>>>
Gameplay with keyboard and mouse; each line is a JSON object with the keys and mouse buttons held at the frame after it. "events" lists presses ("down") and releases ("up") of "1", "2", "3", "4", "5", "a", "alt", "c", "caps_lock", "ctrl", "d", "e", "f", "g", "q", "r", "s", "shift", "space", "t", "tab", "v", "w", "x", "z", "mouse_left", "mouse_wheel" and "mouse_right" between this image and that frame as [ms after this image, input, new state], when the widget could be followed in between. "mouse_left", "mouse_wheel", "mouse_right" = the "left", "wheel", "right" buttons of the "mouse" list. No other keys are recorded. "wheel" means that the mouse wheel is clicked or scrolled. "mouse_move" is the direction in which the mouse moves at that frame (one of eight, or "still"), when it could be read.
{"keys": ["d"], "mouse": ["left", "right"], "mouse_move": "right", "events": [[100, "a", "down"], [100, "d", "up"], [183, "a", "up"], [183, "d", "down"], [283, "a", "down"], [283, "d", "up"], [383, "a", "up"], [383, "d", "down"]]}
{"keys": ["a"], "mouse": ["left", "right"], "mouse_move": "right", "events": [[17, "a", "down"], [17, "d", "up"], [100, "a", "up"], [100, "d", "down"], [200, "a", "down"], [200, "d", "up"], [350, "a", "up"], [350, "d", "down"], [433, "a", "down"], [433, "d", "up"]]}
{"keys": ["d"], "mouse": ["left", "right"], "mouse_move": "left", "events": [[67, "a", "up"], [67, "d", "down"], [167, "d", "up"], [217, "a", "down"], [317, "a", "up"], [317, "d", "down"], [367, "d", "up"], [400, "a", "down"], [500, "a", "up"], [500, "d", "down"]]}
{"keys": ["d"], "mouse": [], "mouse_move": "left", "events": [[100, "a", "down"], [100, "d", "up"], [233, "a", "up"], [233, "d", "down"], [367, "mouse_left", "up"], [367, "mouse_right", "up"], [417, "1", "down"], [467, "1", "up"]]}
<<<
(WORK INSTRUCTION):
Without omitting anything, output the entries exactly.

(YOUR RESPONSE):
Gameplay with keyboard and mouse; each line is a JSON object with the keys and mouse buttons held at the frame after it. "events" lists presses ("down") and releases ("up") of "1", "2", "3", "4", "5", "a", "alt", "c", "caps_lock", "ctrl", "d", "e", "f", "g", "q", "r", "s", "shift", "space", "t", "tab", "v", "w", "x", "z", "mouse_left", "mouse_wheel" and "mouse_right" between this image and that frame as [ms after this image, input, new state], when the widget could be followed in between. "mouse_left", "mouse_wheel", "mouse_right" = the "left", "wheel", "right" buttons of the "mouse" list. No other keys are recorded. "wheel" means that the mouse wheel is clicked or scrolled. "mouse_move" is the direction in which the mouse moves at that frame (one of eight, or "still"), when it could be read.
{"keys": ["d"], "mouse": ["left", "right"], "mouse_move": "right", "events": [[100, "a", "down"], [100, "d", "up"], [183, "a", "up"], [183, "d", "down"], [283, "a", "down"], [283, "d", "up"], [383, "a", "up"], [383, "d", "down"]]}
{"keys": ["a"], "mouse": ["left", "right"], "mouse_move": "right", "events": [[17, "a", "down"], [17, "d", "up"], [100, "a", "up"], [100, "d", "down"], [200, "a", "down"], [200, "d", "up"], [350, "a", "up"], [350, "d", "down"], [433, "a", "down"], [433, "d", "up"]]}
{"keys": ["d"], "mouse": ["left", "right"], "mouse_move": "left", "events": [[67, "a", "up"], [67, "d", "down"], [167, "d", "up"], [217, "a", "down"], [317, "a", "up"], [317, "d", "down"], [367, "d", "up"], [400, "a", "down"], [500, "a", "up"], [500, "d", "down"]]}
{"keys": ["d"], "mouse": [], "mouse_move": "left", "events": [[100, "a", "down"], [100, "d", "up"], [233, "a", "up"], [233, "d", "down"], [367, "mouse_left", "up"], [367, "mouse_right", "up"], [417, "1", "down"], [467, "1", "up"]]}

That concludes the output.